- UK theatrical poster
- Directed by: Buddy Giovinazzo
- Written by: Buddy Giovinazzo
- Starring: Tim Roth Deborah Kara Unger James Russo Catherine Kellner
- Cinematography: Claudia Raschke
- Edited by: Stanley Warnow
- Music by: Rick Giovinazzo
- Release date: 1996;
- Country: United States
- Language: English

= No Way Home (1996 film) =

No Way Home is a 1996 American crime drama film written and directed by Buddy Giovinazzo.

==Plot==
Joey was convicted of killing a shop-owner during a botched burglary and serves a six years sentence. His prison term leaves him with many mental and physical scars due to assaults he suffered.

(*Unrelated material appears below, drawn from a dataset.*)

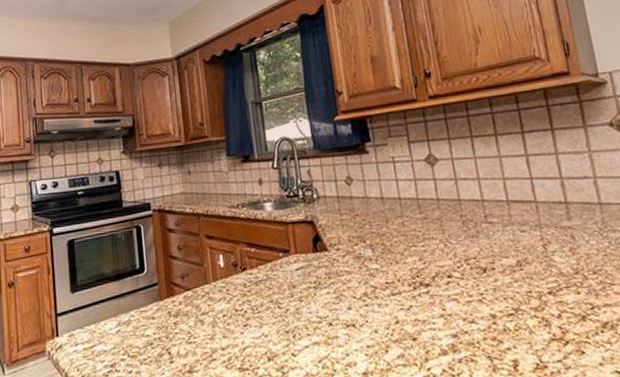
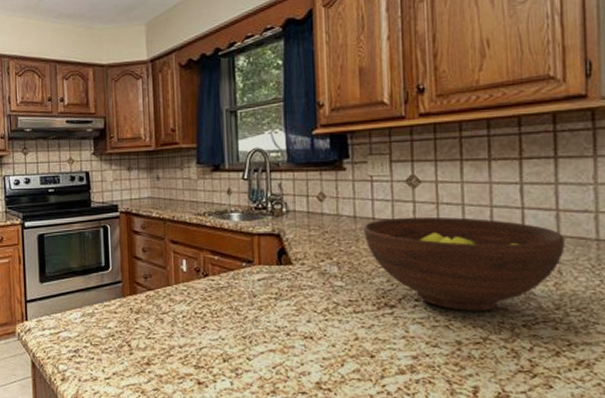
fruit bowl: none [391,191,574,284] -> present [363,216,565,311]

Upon release, Joey is determined to abandon prison. He seeks out his elder brother, Tommy, and meets his new wife Lorraine, a beautiful blonde who is initially distrustful of Joey. Joey discovers that Tommy has gotten involved with drug dealing. Meanwhile, Lorraine and Joey develop a special relationship.

==Cast==
- Tim Roth as Joey Larabito
- James Russo as Tommy Larabito
- Deborah Kara Unger as Lorraine Larabito
- Joseph Ragno as Ralphie
- Catherine Kellner as Denise
- Saul Stein as Brick

==Reception==
Ken Eisner of Variety critiqued the film, writing that the film "is both too bleak and too familiar to spark much mainstream interest" while also praising Tim Roth and Deborah Kara Unger. Meanwhile, The Guardian wrote that the title, "No Way Home", should be "No Big Deal" as it may describe it better.

==Legacy==
In 2020, the Fantasia International Film Festival premiered a 4K Restoration of the film. The restoration was done by Severin Films.